● DOCUMENT EXTRACT
U.S. Pat. No. 4,548,211 to Marks discloses the use of external admittance impedance plethysmography to measure pulsatile volume and net inflow in a limb or body segment. External electrodes are placed on the skin and a voltage is applied and sensed for use in determining absolute physiologic values of peak-to-peak pulsatile volume and peat net inflow. While instrumental in non-invasively measuring peripheral blood flow dynamics, the Marks device fails to measure or monitor cardiac dimensional changes through intracardiac impedance.
U.S. Pat. No. 5,788,643 to Feldman discloses a process for monitoring patients with chronic congestive heart failure (CHF) by applying a high frequency current between electrodes placed on the limbs of a patient. Current, voltage and phase angle are measured to calculate resistance, reactance, impedance, total body water and extracellular water, which are compared to a baseline for identifying conditions relating to CHF. The Feldman process is limited to operating on external peripheral electrodes and fails to measure or monitor cardiac dimensional changes through intracardiac impedance.
U.S. Pat. Nos. 6,120,442 and 6,238,349 both to Hickey disclose an apparatus and method for non-invasively determining cardiac performance parameters, including systolic time intervals, contractility indices, pulse amplitude ratios while performing the Valsalva maneuver, cardiac output indices, and pulse wave velocity indices. A catheter is inserted into the esophagus and a balloon is pressurized at a distal end, positioned adjacent to the aortic arch to sense aortic pressure. The affects of aortic pressure on the balloon are utilized to determine the cardiac performance parameters. The Hickey devices, while capable of assessing cardiac performance, must be performed in a clinical setting and fails to measure or monitor cardiac dimensional changes through intracardiac impedance.

● PROMPT 1
In the patent background passage, where is the pressurized balloon in the Hickey devices positioned?
● PROMPT 2
Pick up the patent background passage after its last sentence and continue it.

● RECORDS
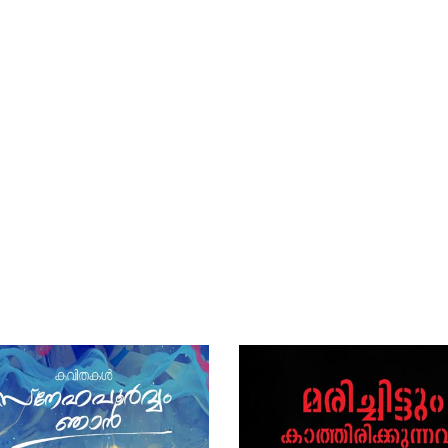
ന്ന്
രചിച്ച
ഹിമലയം
 '
'. 
ndran (About the author)
മനുഷ്യമനസ് ഒരു പ്രഹേളികയ
ജീവിതത്തിന്‍റെ താളം തെറ്റിയ ദ
സാഹചര്യങ്ങള്‍ മനുഷ്യമനസ
തെറ്റി ലേക്ക് എടുത്തെറിയുന്നു. 
അന്ധമായ ആത്മചക്ഷുസ്സിന്‍റെ 
അഭാവത്തില്‍ അവന്‍ വിഹരിക്കുന
തെറ്റിലോ ശരിയോ എന്ന് 
നിര്‍ണയിക്കാനാകാതെ വരുന്നു.
ഘട്ടത്തില്‍ അവന്‍റെ ജീവിതത്ത
നിമിഷങ്ങള്‍ തികച്ചും നിര്‍ 
ണായകമായിരിക്കും. വിഭ്രാന്തി
നിമിഷങ്ങളില്‍ അവന്‍ സാത്താന്
സന്തതിയായി മാറും. 
മനുഷ്യമനസിന്‍റെ 
വിഹ്വലതകളിലേക്ക് ശക്തമായി വ
ചൂണ്ടുകയാണ് ഈ പുസ്തകം.
സാത്താന്‍റെ സന്തതികള്‍ എന
പുസ്തകത്തില്‍ ഉള്‍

● RESPONSE AREA 1
Adjacent to the aortic arch, at the distal end of a catheter inserted into the esophagus.

● RESPONSE AREA 2
U.S. Pat. Nos. 3,776,221 and 5,291,895 both to McIntyre disclose a pressure-sensing device for providing a signal representative of systemic arterial blood pressure before and after performance of the Valsalva maneuver. Specifically, an electrode placed on the skin generates a blood pressure signal and measures changes in amplitude before and after the Valsalva maneuver is performed. The McIntyre devices are limited to operating with external skin electrodes and fail to measure or monitor cardiac dimensional changes through intracardiac impedance.
Therefore, there is a need for an approach to assessing cardiac performance by indirectly measuring arterial blood pressure profile through intracardiac impedance or heart sounds, that is, cardiac vibrations, recorded relative to performance of intrathoracic pressure maneuvers, such as the Valsalva maneuver. Preferably, such an approach would analyze an intrathoracic pressure maneuver signature in a non-clinical setting on a regular basis for use in automated heart disease patient management.